Das Doskozil-Lager wird das Nachsehen haben

Doskozil, dessen Handeln von tiefsitzenden Ressentiments gegen Rendi-Wagner getrieben ist, die durch das jahrelange Hinunterschlucken von Ärger und Groll, die ihm die Frau an der Spitze der Partei verursachte, entstanden sind, sammelt Gleichgesinnte um sich, die ähnliche Erniedrigungen wie er erlitten haben und ebenso wie er vor Feindseligkeit gegenüber der Parteivorsitzenden beben. Einer davon ist Christian Kern, der seiner ehemaligen Weggefährtin wohl niemals verzeihen wird, dass sie sich von ihm abgewendet hat. Den eitlen Ex-Bundeskanzler hat Doskozil auf seine Seite gezogen, indem er ihn zum Wirtschaftsberater des Burgenlandes erhoben hat. In der Rolle des Wirtschaftsexperten hat Kern für den Landeshauptmann in den letzten Monaten brav den Weihrauchkessel geschwungen. Kern ist der erste Wirtschaftsexperte, der seine Expertise durch ein Studium der Politikwissenschaft mit anschließender Berufspraxis in parteipolitisch vergebenen Positionen bei Verbund und ÖBB erworben hat.
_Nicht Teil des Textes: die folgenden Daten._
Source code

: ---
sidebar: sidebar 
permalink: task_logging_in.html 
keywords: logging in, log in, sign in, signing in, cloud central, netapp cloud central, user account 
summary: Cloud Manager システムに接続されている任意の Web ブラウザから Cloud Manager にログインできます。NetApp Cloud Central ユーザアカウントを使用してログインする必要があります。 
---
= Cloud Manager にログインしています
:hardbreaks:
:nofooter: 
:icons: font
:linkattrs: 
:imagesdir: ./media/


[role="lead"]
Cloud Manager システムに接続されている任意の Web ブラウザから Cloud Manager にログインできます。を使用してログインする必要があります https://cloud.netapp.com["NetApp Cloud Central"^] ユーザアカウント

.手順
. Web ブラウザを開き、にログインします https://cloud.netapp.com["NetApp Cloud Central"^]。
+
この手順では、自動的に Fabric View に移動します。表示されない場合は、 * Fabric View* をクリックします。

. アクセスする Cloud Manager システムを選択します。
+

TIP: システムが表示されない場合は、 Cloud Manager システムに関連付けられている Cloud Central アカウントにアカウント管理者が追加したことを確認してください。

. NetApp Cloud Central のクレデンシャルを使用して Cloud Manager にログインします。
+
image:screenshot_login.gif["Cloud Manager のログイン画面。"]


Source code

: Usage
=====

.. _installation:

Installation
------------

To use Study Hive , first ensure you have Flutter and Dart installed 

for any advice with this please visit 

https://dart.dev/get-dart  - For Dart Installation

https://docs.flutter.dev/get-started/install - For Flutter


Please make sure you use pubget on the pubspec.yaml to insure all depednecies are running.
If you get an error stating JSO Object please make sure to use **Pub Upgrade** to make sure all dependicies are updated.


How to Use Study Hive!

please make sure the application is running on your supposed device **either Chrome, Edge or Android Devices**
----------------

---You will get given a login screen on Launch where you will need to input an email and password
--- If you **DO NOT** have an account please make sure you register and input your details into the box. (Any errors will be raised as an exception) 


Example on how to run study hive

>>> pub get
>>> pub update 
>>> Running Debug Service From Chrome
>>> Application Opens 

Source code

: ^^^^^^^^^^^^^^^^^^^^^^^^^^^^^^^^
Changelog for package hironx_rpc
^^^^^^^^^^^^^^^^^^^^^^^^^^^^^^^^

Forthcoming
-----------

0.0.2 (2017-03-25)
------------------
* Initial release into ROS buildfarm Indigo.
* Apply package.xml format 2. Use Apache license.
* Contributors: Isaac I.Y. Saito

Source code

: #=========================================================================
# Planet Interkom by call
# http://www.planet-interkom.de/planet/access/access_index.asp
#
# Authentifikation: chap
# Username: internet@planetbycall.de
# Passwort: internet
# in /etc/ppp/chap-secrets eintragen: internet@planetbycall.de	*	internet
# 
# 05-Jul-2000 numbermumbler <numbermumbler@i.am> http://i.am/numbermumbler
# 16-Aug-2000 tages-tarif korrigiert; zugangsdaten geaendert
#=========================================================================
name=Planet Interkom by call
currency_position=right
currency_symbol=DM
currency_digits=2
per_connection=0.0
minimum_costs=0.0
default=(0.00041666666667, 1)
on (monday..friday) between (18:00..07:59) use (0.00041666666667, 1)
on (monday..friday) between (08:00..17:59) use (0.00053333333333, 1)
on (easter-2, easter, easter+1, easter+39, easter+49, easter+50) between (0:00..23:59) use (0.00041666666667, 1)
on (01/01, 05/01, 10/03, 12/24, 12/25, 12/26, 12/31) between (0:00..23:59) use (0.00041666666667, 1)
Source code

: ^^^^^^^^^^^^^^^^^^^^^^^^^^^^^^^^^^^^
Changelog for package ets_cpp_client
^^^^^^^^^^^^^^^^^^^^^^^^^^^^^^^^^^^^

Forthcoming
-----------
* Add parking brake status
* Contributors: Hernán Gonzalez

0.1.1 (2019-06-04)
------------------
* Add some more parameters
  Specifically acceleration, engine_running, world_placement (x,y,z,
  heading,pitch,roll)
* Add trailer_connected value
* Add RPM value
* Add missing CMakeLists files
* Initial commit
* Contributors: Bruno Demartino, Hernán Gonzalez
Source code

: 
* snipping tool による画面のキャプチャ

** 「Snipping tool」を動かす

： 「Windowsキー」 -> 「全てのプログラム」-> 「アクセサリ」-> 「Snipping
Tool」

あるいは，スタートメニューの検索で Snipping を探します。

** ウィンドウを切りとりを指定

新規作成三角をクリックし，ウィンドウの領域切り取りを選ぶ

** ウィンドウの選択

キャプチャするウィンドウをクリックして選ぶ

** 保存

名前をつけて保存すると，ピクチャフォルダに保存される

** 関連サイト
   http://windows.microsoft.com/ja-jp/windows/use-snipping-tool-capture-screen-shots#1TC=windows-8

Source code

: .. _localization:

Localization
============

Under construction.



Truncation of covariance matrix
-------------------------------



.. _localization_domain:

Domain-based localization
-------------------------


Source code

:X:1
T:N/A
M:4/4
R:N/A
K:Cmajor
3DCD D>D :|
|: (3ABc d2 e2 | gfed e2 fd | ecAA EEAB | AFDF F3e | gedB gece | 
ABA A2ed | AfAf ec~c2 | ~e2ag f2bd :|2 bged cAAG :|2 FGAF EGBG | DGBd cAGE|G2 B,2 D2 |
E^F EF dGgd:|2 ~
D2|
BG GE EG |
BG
Während Doskozils provinzielle und verbitterte Ranküne abläuft, sitzt Michael Ludwig mit Doris Bures in Wien, zählt und ordnet seine Truppen, führt ab und zu ein Telefonat mit diesem und jenem, und am Ende wird Rendi-Wagner die SPÖ in den nächsten Wahlkampf führen, und Hans-Peter Doskozil und sein Racket der Verletzen und Leidenden werden weiterhin ihre Zeit im Abseits verbringen, und zwar sehr lange, denn die gemeinsame Regierung von Pamela Rendi-Wagner, Beate Meinl-Reisinger, Leonore Gewessler und Sigi Maurer wird kein flüchtiges Ereignis sein.